** AIM OF THE EXERCISE **
Wherever a line of the records contains "ankle", copy that line.

** EXERCISE MATERIAL **
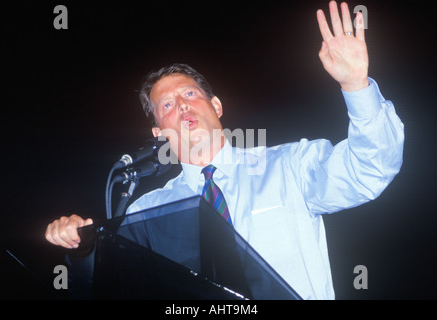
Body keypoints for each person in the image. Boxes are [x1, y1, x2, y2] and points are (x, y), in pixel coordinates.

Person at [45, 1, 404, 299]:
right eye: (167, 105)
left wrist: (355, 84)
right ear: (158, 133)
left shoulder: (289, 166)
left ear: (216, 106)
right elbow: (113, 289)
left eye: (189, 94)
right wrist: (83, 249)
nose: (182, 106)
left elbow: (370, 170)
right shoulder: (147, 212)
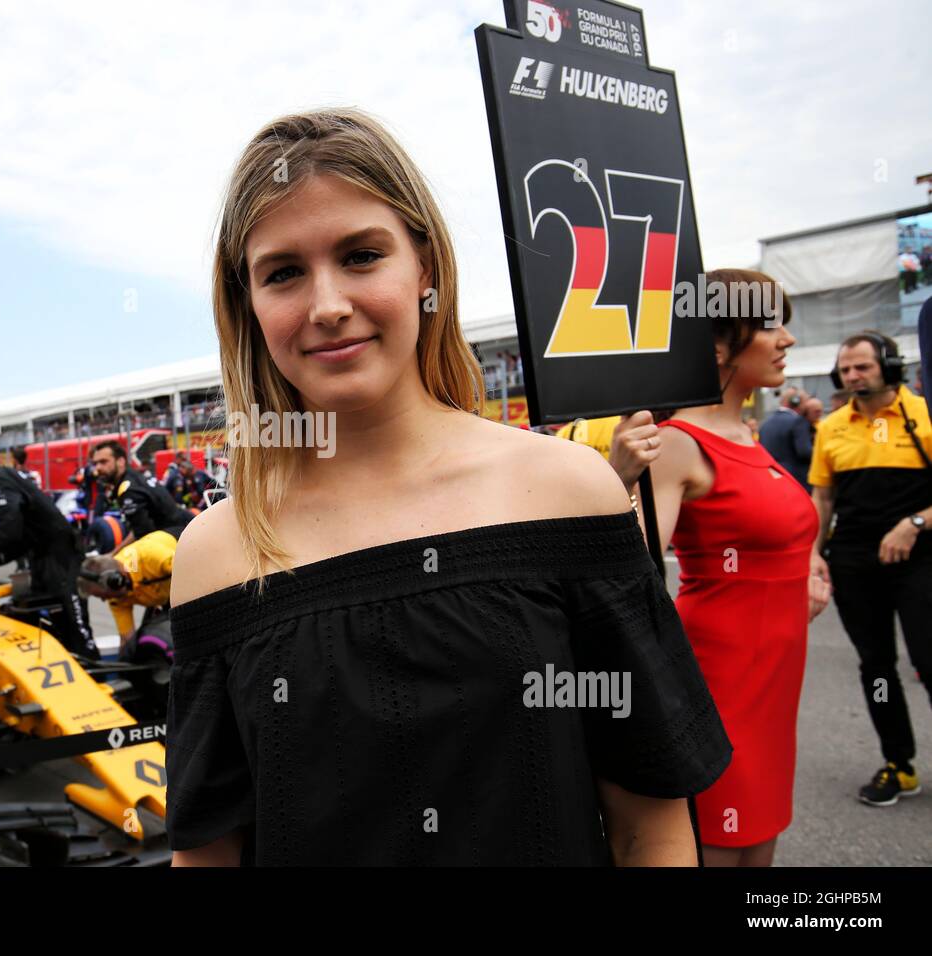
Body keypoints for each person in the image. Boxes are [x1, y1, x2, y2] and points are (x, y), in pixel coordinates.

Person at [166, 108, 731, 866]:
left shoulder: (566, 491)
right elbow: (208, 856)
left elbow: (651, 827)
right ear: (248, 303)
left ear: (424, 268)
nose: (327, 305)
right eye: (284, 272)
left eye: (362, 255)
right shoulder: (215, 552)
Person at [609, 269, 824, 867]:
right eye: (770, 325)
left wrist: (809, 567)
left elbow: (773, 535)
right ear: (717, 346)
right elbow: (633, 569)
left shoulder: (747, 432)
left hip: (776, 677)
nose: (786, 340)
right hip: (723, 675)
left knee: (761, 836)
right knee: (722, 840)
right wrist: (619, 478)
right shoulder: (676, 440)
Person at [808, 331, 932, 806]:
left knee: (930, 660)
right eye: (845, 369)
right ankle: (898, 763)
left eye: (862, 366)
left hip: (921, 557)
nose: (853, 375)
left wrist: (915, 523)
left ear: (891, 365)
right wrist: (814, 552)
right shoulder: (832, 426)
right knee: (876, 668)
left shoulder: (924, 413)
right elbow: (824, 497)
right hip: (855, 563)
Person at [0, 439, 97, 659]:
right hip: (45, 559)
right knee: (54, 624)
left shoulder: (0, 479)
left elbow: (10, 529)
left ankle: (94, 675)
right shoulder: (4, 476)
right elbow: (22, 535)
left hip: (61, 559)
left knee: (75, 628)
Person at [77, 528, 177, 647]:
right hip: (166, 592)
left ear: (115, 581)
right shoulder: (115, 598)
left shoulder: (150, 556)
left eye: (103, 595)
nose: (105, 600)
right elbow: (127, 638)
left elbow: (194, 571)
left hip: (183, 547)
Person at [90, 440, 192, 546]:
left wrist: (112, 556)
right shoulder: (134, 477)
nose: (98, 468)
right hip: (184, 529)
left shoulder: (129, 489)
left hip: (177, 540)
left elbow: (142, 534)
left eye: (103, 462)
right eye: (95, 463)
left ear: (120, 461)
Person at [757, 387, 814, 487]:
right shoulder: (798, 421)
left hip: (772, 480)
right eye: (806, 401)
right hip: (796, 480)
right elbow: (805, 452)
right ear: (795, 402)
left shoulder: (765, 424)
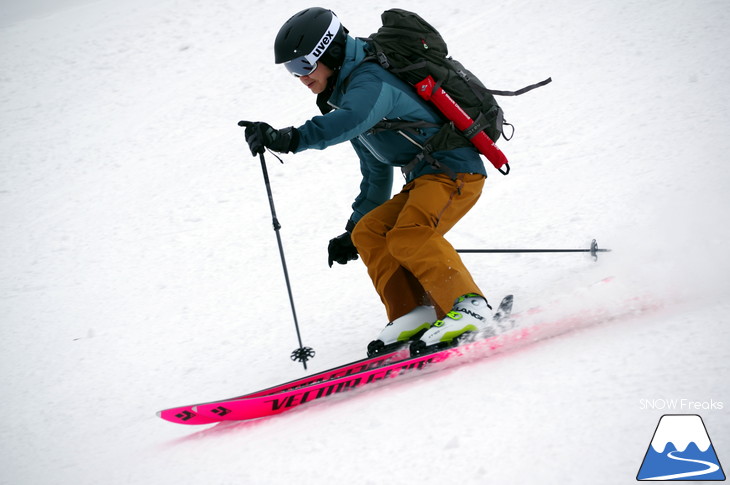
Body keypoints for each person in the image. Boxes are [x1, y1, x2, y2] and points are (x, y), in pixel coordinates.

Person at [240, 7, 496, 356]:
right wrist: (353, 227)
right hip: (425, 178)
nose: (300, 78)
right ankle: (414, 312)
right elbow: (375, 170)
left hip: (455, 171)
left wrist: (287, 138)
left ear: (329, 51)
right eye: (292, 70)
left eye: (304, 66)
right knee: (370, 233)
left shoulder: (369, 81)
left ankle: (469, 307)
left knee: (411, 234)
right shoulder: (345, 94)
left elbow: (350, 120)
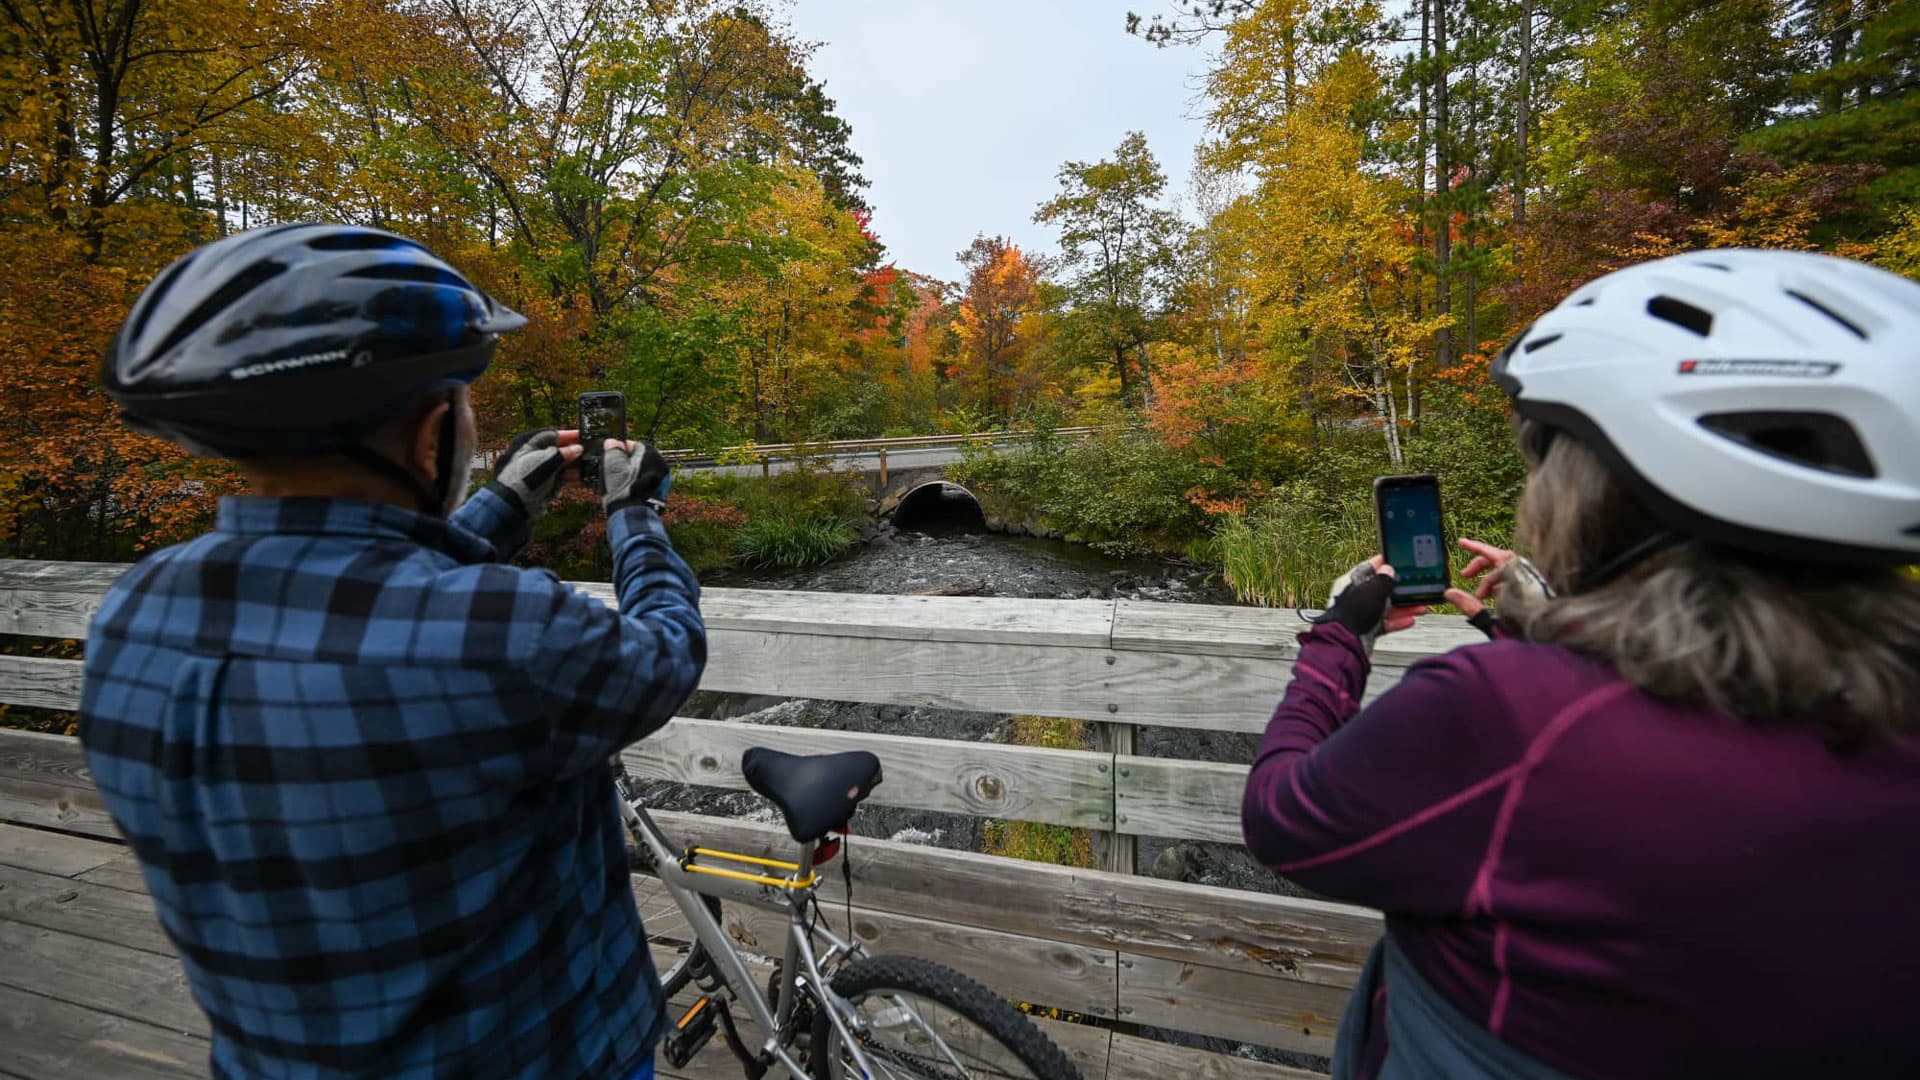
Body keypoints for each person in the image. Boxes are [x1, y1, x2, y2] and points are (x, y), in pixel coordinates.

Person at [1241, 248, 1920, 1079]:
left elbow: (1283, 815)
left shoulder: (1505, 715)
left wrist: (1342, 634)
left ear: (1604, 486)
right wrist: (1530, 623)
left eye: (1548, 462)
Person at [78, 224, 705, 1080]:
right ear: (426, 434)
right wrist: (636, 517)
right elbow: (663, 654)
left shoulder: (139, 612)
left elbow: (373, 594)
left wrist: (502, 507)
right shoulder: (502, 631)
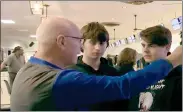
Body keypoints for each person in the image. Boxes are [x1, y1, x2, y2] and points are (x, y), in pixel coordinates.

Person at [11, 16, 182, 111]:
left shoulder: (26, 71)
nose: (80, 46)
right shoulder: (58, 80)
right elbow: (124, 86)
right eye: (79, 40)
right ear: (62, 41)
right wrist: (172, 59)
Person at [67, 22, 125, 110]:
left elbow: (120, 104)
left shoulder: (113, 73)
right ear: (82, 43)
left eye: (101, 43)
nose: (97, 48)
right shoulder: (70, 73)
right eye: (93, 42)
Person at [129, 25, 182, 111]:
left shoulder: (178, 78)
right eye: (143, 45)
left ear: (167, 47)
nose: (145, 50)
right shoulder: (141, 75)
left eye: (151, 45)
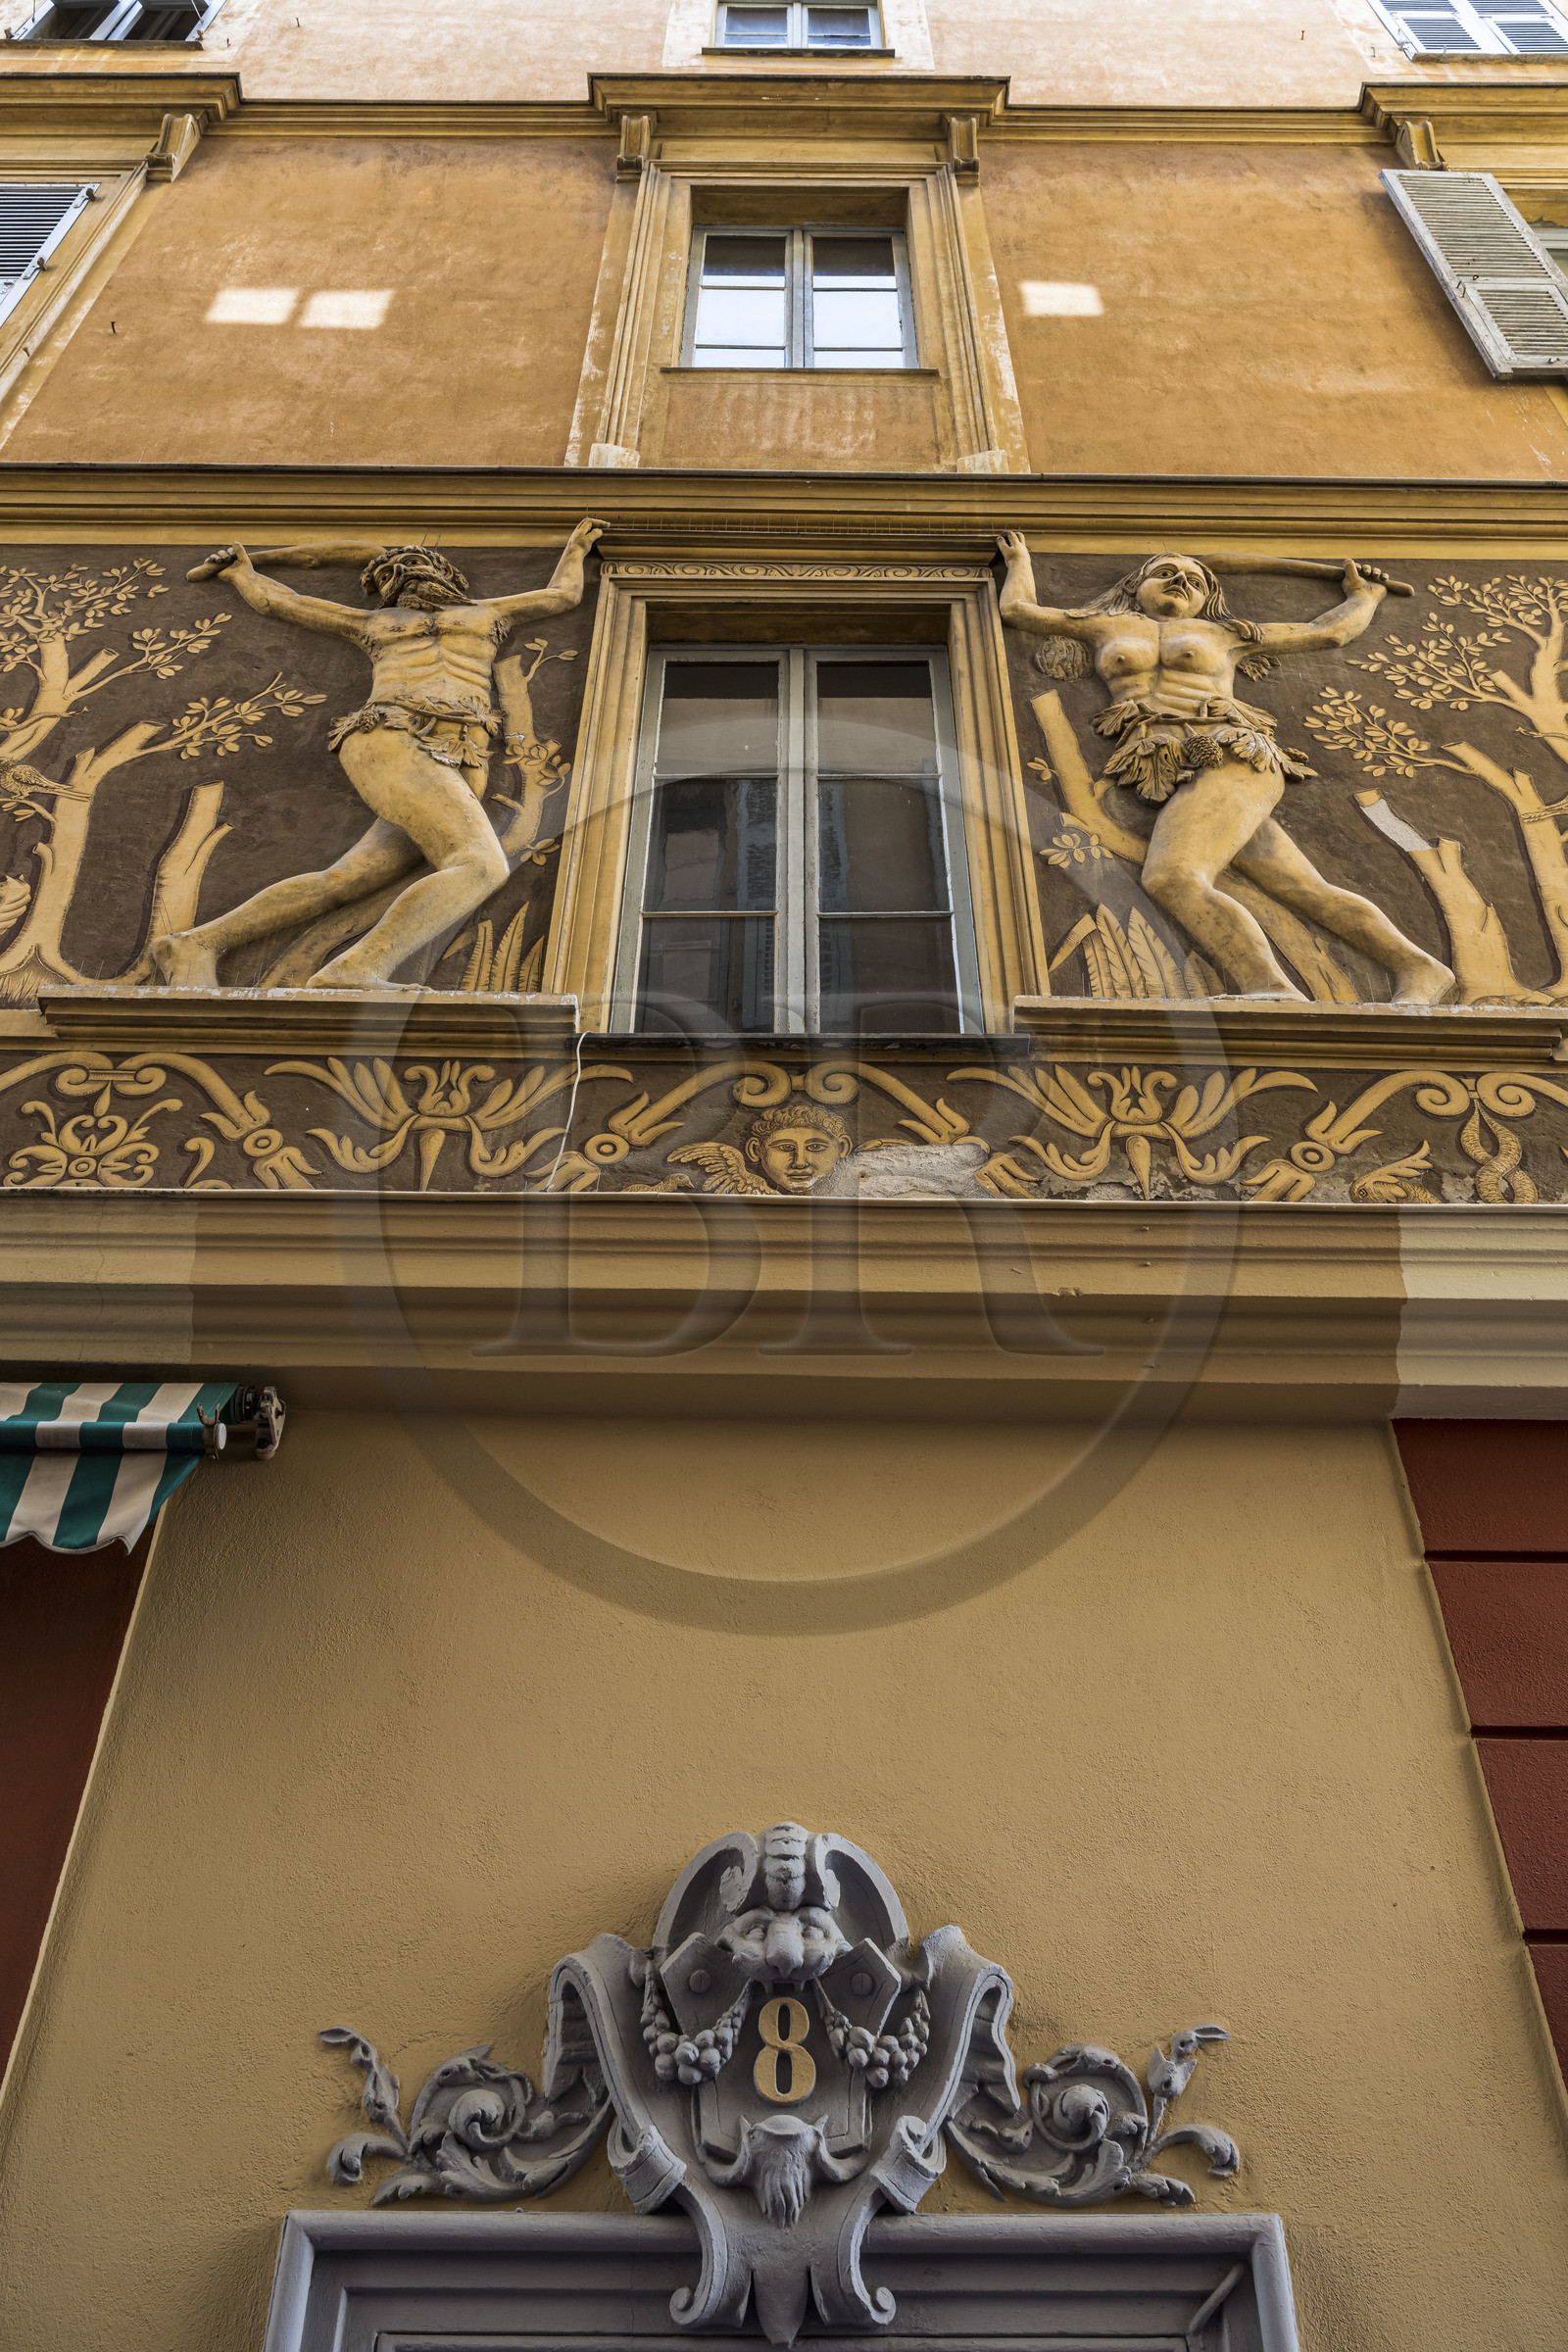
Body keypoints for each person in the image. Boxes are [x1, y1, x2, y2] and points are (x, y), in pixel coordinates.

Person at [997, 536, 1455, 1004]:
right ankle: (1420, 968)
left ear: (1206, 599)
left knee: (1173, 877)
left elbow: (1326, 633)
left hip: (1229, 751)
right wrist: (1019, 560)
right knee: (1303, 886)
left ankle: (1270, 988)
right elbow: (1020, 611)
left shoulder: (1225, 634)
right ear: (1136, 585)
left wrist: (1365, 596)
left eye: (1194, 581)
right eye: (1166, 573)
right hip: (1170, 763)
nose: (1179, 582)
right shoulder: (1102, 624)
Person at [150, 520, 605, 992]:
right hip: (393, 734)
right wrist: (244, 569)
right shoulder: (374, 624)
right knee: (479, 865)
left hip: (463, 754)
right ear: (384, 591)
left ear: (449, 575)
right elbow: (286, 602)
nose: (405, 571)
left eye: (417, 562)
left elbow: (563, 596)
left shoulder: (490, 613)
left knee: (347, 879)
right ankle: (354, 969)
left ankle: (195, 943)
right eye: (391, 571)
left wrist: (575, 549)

** SOLVED PROBLEM **
right ankle: (898, 763)
left ankle: (94, 675)
right ankle: (414, 312)
left ankle: (469, 307)
right ankle: (1420, 968)
left ankle: (1270, 988)
right ankle: (354, 969)
left ankle: (195, 943)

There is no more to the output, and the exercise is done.